既定のディレクトリについては、上記に記載した変更手順「WAAD に紐づけているサブスクリプションを変更する手順」にて変更可能です。

2013年末のアップデートにて、ディレクトリ名が ????? になっているのはなぜか? ごく一部のお客様のサブスクリプションにて、文字コードの問題にてディレクトリ名およびユーザー名が ????? になっていることがございます。これ自体は、文字化けの問題で、システムに異常をきたすものではありませんが、手動にて適切なディレクトリ名に変更ください。
不要なので、WAAD を削除したいがどうすればよいか? WAAD は、削除はできません。
Office 365 の Active Directory と Windows Azure の Active Directory は同じものなのか? ユーザー管理という観点からは機能は同じですが、Office 365 側ではメール機能やそれに付随する課金システムが含まれています。

Windows Azure 側は、メールシステムがないためメールの受け取りなどはできません。

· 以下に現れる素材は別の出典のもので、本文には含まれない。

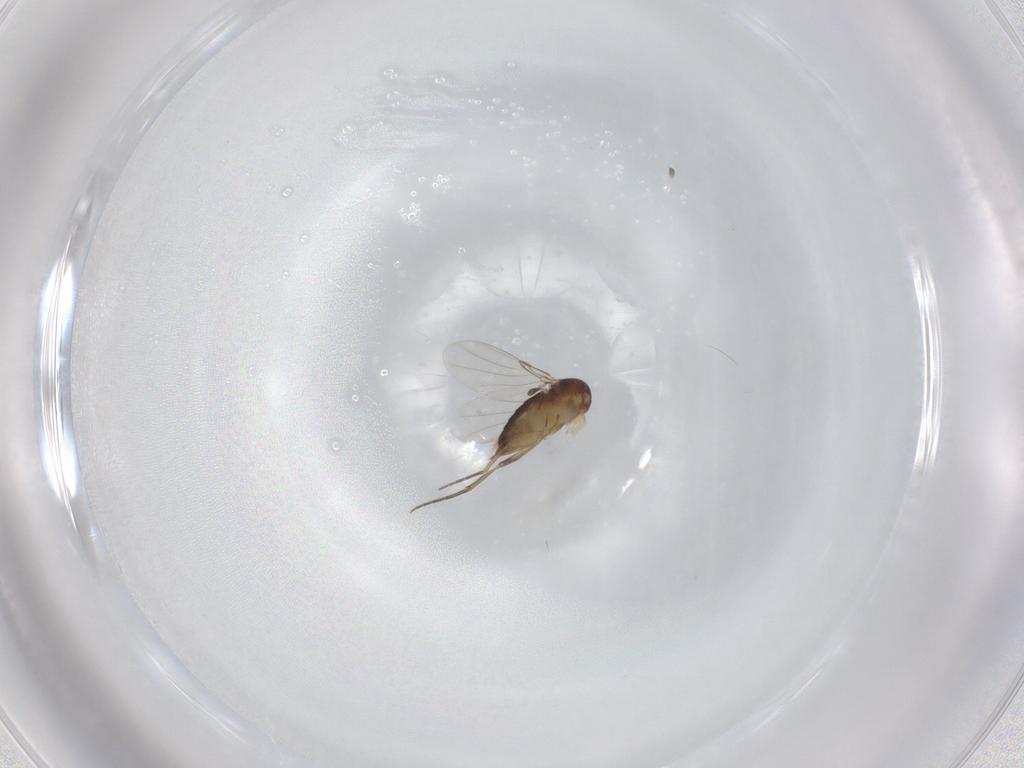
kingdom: Animalia
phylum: Arthropoda
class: Insecta
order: Diptera
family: Phoridae
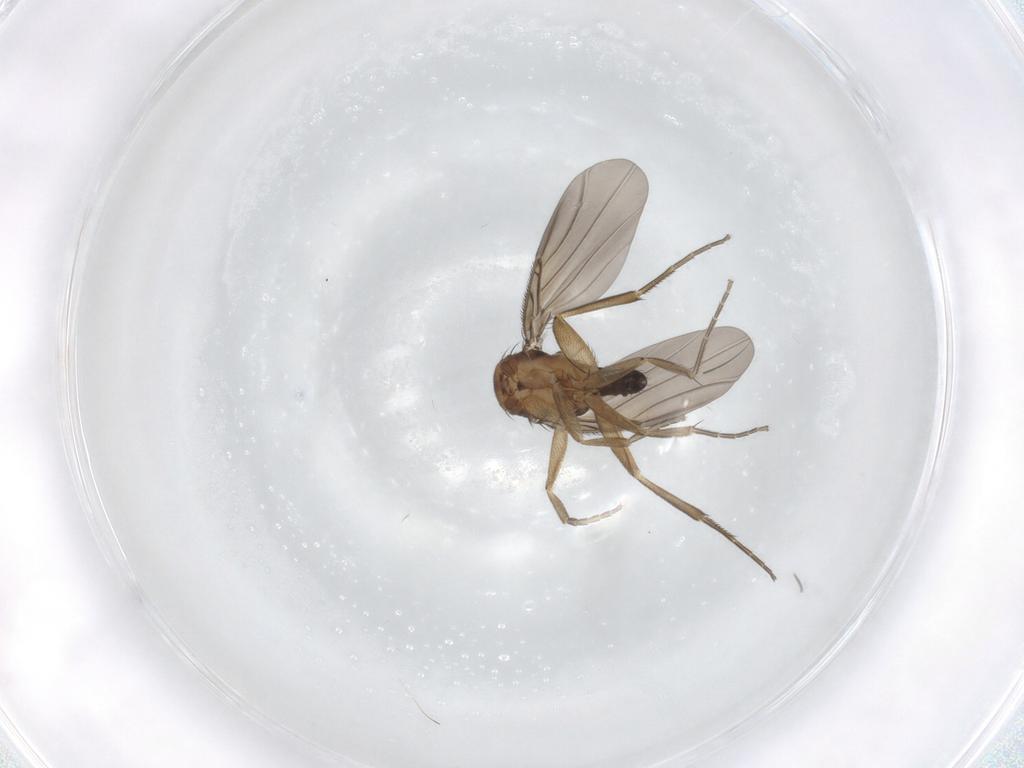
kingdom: Animalia
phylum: Arthropoda
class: Insecta
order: Diptera
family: Phoridae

管理ポータルログインに利用している Microsoft アカウントを Office 365 組織アカウントに変えたい。どうすればよいか。 アカウント管理者の変更は、セキュリティ上の観点から、お客様ご自身で実施することはできません。別途、Microsoft Azure サポート までお問い合わせください。
すべてのサービスを削除しても Active Directory だけ残ります。課金がされるか心配です。 WAAD は既定で割り当てられるものなので課金されませんが、通常の WAAD の上位契約に当たる Windows Azure Active Directory Premium (WAAD Premium) をご利用の際は課金されます。(プレビュー期間中は無料ですが、プレビュー後は有料になります。)

以上、ご参考になれば幸いです。